Given how many have solved its got to be something fairly obvious. Keep coming back to ‘re’,‘tar’,‘tar’ as the hint but what I’ve tried hasn’t worked so far.

@Relwarc17 @bobthebuilder As somebody said in this discussion earlier: Maybe you don’t need the password for the other app. When this app is vulnerable what are typical attack vectors? How could you enumerate those despite the app is broken? There are several ways how you spot the interesting thing - focus on the interfaces that are not broken, use the tool that brought you here again, …

can one PM me a hint about how to read root flag I have user.txt

@kekra said:
@Relwarc17 @bobthebuilder As somebody said in this discussion earlier: Maybe you don’t need the password for the other app. When this app is vulnerable what are typical attack vectors? How could you enumerate those despite the app is broken? There are several ways how you spot the interesting thing - focus on the interfaces that are not broken, use the tool that brought you here again, …

Thanks for the tip @kekra. Went back and ran everything again (this time through my proxy to verify) and the tool showed what I was looking for and now have shell. Now on to user/root.

need assistance with root. Can’t figure how to t** again.
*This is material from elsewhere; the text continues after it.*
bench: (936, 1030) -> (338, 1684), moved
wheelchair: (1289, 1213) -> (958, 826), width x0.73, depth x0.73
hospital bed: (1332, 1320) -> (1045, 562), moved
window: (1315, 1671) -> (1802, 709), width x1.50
Like everyone else, I’m stuck on the priv esc…I can see what’s happening and I can “break” the “process” but I have no idea how to get code execution from all this.

I thought I got the reference to the box name and have enumerated with dirb the second service with that extension, am I totally on the wrong path?

Finally rooted! Man did I hate this box so much. It was a good box nonetheless :slight_smile:

@Bear said:
I thought I got the reference to the box name and have enumerated with dirb the second service with that extension, am I totally on the wrong path?

Thanks to a great pointer telling me that was not the path… finally got User, this box is abusive on the brain. :smiley:

i need some help for getting initial foothold anyone ? :slight_smile:

Hi, can someone give me a small hint for initial access? I was able to login to one application as admin, but couldn’t leverage it to get shell. Also, I enumerated the 5 folders from the r*****.txt file and couldn’t find any other “interesting” file.